• _WORK TASK_:
Convert every line of the material below into a Markdown table with the columns "No." and "Line", numbering the rows and omitting blank lines. Leave the pictures out of the table.

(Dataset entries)
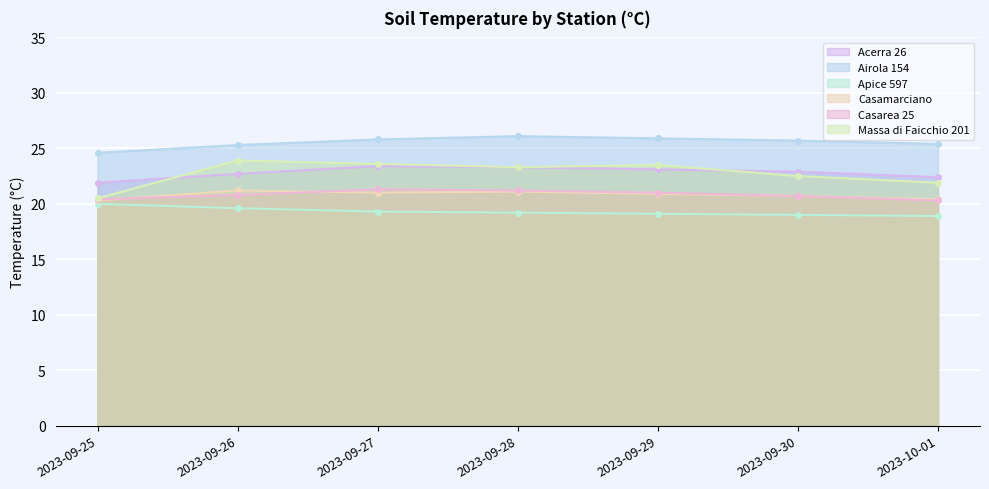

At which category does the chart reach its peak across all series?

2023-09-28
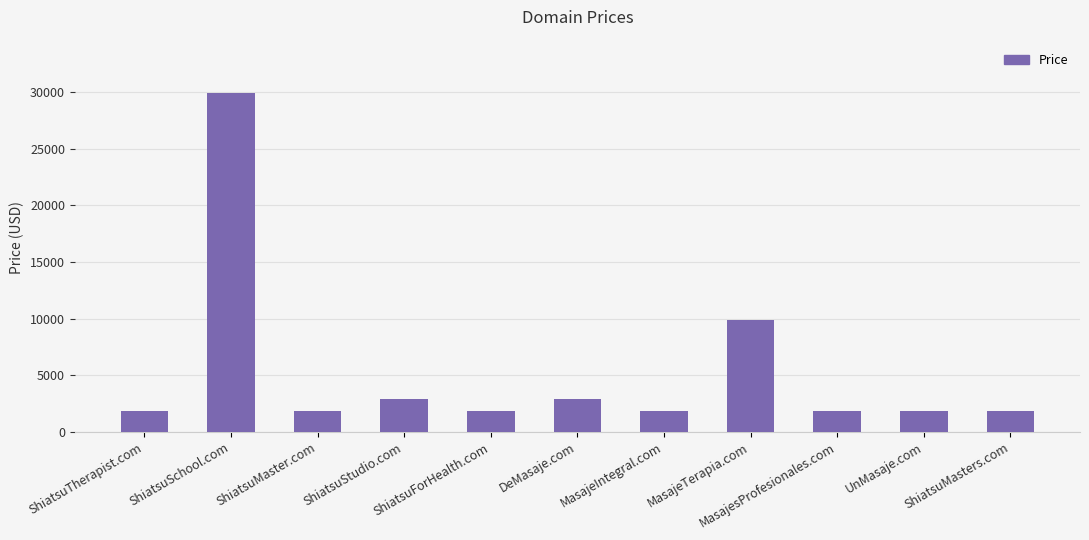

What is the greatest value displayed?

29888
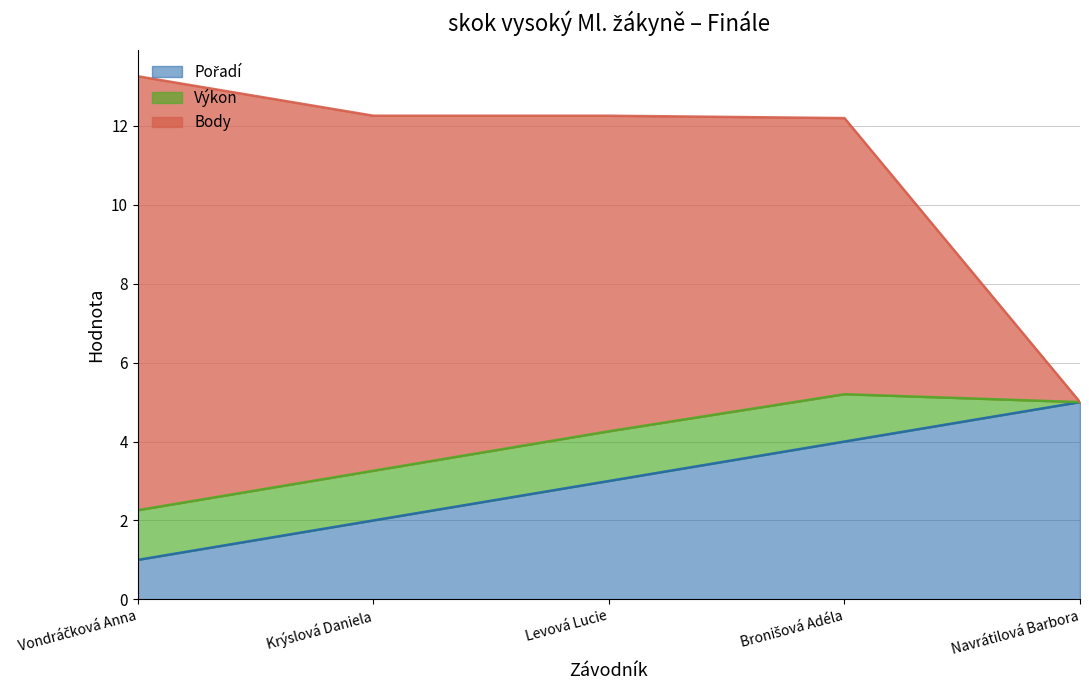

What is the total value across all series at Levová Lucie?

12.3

• _SOLUTION FOR THIS PROBLEM_:
| No. | Line |
|---|---|
| 1 | At which category does the chart reach its peak across all series? |
| 2 | 2023-09-28 |
| 3 | What is the greatest value displayed? |
| 4 | 29888 |
| 5 | What is the total value across all series at Levová Lucie? |
| 6 | 12.3 |